___ TEXT BLOCK
Short Listing Terrorism
by John Thompson
July 5, 2002
There is nothing like slamming the barn door shut after the horses have disappeared over the horizon. It is unfair to complain that a government has failed to be prescient, but there are no grounds to accept an absence of common sense -- or courage.
Over ten months after the attacks of September 11th, and eight months after introducing tough new regulations aimed at fighting domestic support for terrorism, Solicitor General Lawrence MacAulay finally listed seven groups on which the full weight of the law would descend
a mere seven groups out of the dozens that are here.
The seven groups include Al Qaeda, and six of the groups that are a part of its confederacy, all of which come from North Africa. The Egyptian group Al Gamaa al-Islamiyya was listed -- the Sikh Babbar Khalsa, group which killed over 150 Canadians was not. The Group islamique armé from Algeria was listed, but there was no mention of the Liberation Tigers of Tamil Eelam, who used funds raised in Canada to kill tens of thousands of people. Al-Ittihad Al-Islam (another group with a minor Canadian presence) was listed but there was no mention of Hamas or Hisbollah. There was no mention of any of the dozens of other groups that have appeared in Canada.
Ottawas new regulations to counter terrorism were largely sensible. Actual terrorists are usually rare people who are willing to murder other people are not all that common in any population. Most people associated with terrorist groups are fervent supporters who, while unwilling to become murderers themselves, will happily support them. These supporters provide the murderers with money and documents, talent spot likely prospects and start to woo them, expound the radical ideologies that the terrorists use for their tedious self-justifications, and may even gather intelligence and materials for them.
Only a very few terrorist groups operate without front organizations in which their supporters congregate. Some fronts are simple loose networks of sympathetic individuals that are integral to a terrorist group itself; others are large complex international bodies that can control political fronts (to expound on the terrorists ideology while sometimes going through sham exercises in hand-wringing about the violence on both sides), charities, corporations and businesses, and so on. Ottawas new regulations were intended to hit the supporters and front organizations and thus hobble the terrorists abilities to operate.
The new regulations would use fines, confiscation and imprisonment to shut down the support groups that back terrorism, and contained a number of long overdue measures. Alas, there was a fatal flaw in the plan from the very start.
With the exception of a handful of minor ideological leftovers from the old Radical Left and the even more anachronistic Radical Right, contemporary terrorist groups draw most of their support from particular ethno-cultural groups. Terrorists and their supporters also tend to seek control of such groups and will claim to represent everyone in it. To underscore that claim, they may even seek to dominate cultural life in that community by controlling temples and Mosques, creating scores of associations, floating their own newspapers, etc. Also, those institutions and individuals who oppose them may be attacked.
There is a long list of Canadian Sikhs who have been intimidated, tortured and killed for their opposition to the militants of the Babbar Khalsa and its related groups. The failure to list the Sikh militants is a fundamental betrayal of some of our bravest citizens. Tamils who have taken a contrary line to the LTTEs fronts have likewise suffered for doing so and the majority of Tamils were intimidated a long time ago.
So why did Ottawa chicken out, and not name all the terrorist groups whose fronts deserve to be curtailed? The answer is an easy one in a country that likes to think of itself as a multicultural nation. Sometimes, the militants can deliver votes (especially if one doesnt look too closely at the voters list); they can also raise a squawk which might mean that a politician could be accused of gasp! Racism. And the supporters of terrorist groups are always ready to throw that charge.
Thus it is best to play it safe and not list groups that could summon up the usual suspects in a show of indignity, and hope that nobody notices the quiet voices pleading for help for once.
The war against terrorism demands that governments get some backbone. Sometimes, Canadas political spine seems to be made out of custard sauce-- soft, yellow and runny.
______
___ RECORDS SHOWN
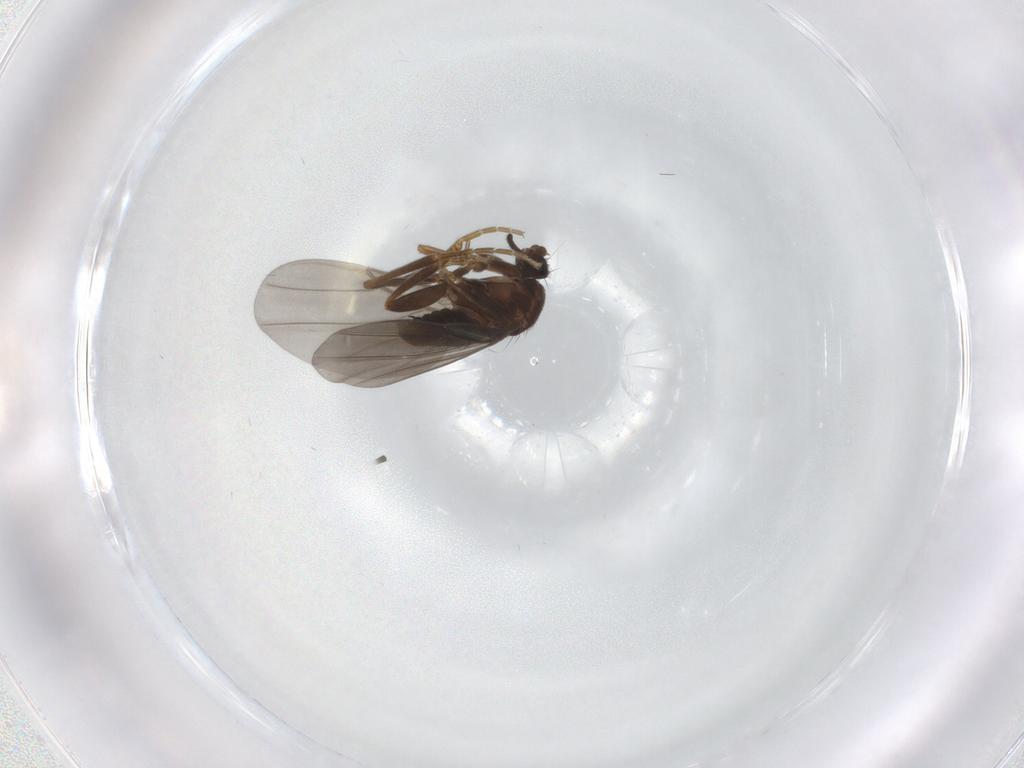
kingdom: Animalia
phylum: Arthropoda
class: Insecta
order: Diptera
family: Phoridae
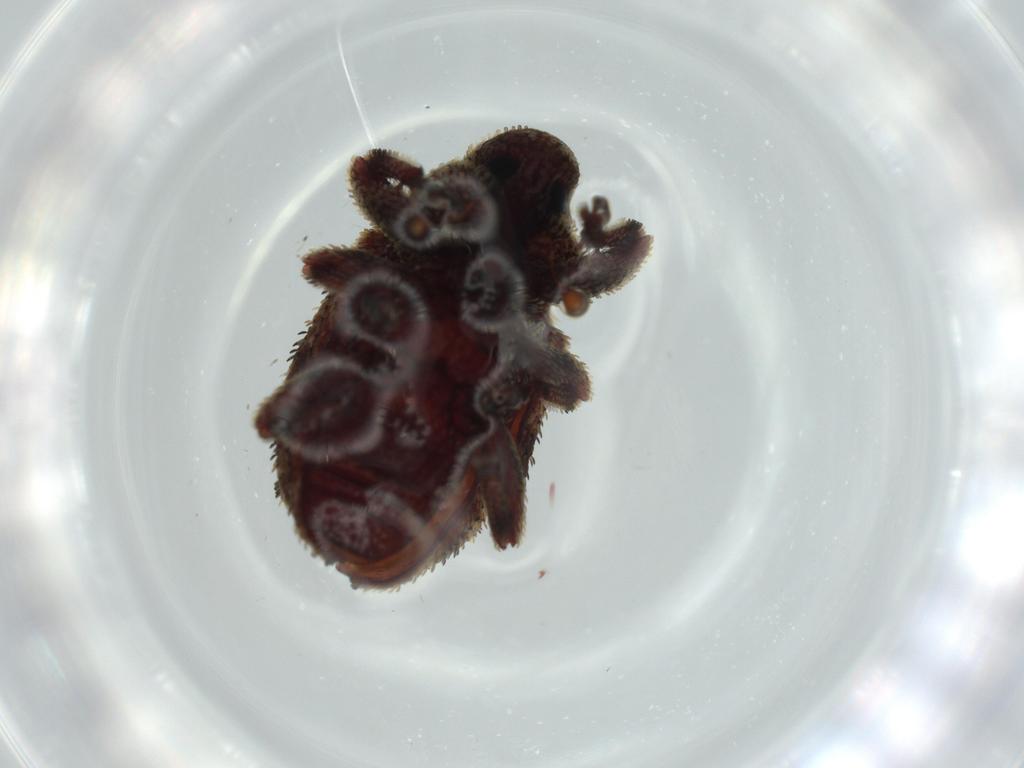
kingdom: Animalia
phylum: Arthropoda
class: Insecta
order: Coleoptera
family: Curculionidae
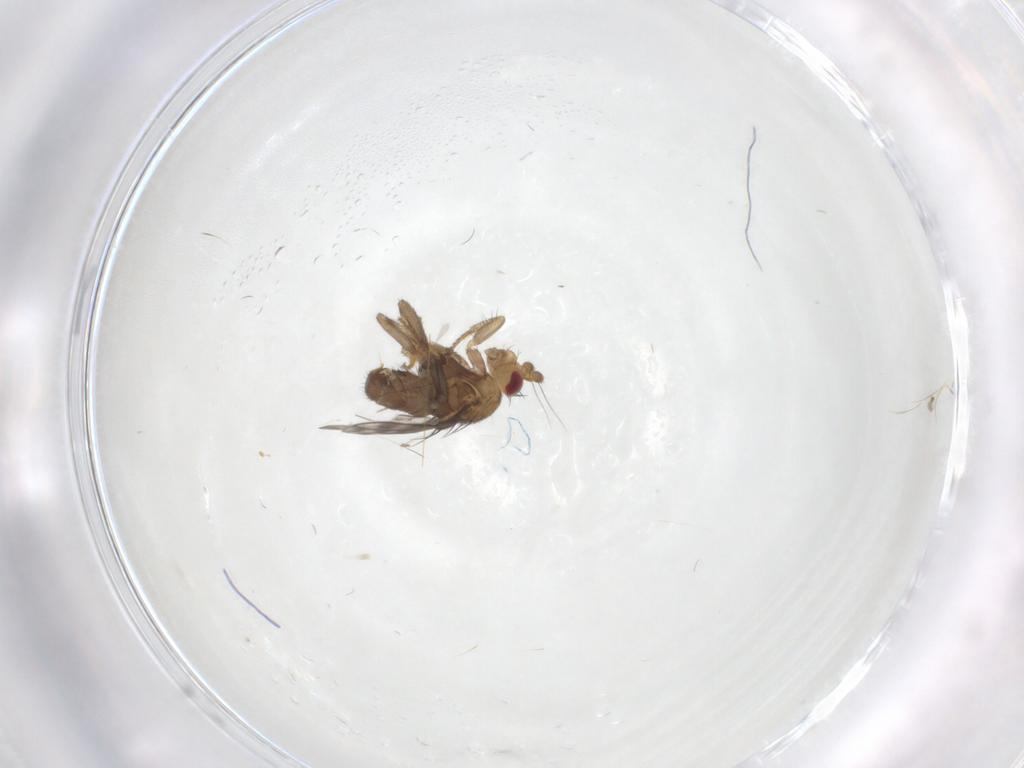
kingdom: Animalia
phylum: Arthropoda
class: Insecta
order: Diptera
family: Sphaeroceridae
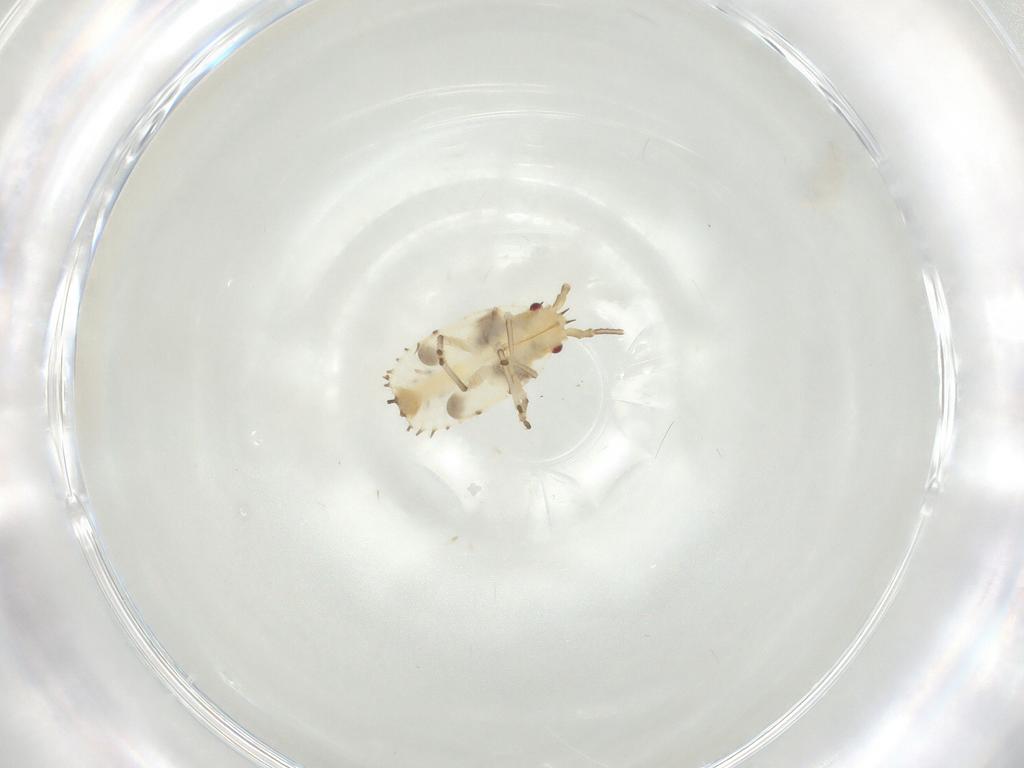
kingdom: Animalia
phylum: Arthropoda
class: Insecta
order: Hemiptera
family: Tingidae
______
• WORK ORDER:
In the article on Canada's terrorist listings, which Sikh group does the writer say killed over 150 Canadians but was not listed? The data is separate material with no connection to the article.

• RESPONSE TO THE EXERCISE:
The Babbar Khalsa.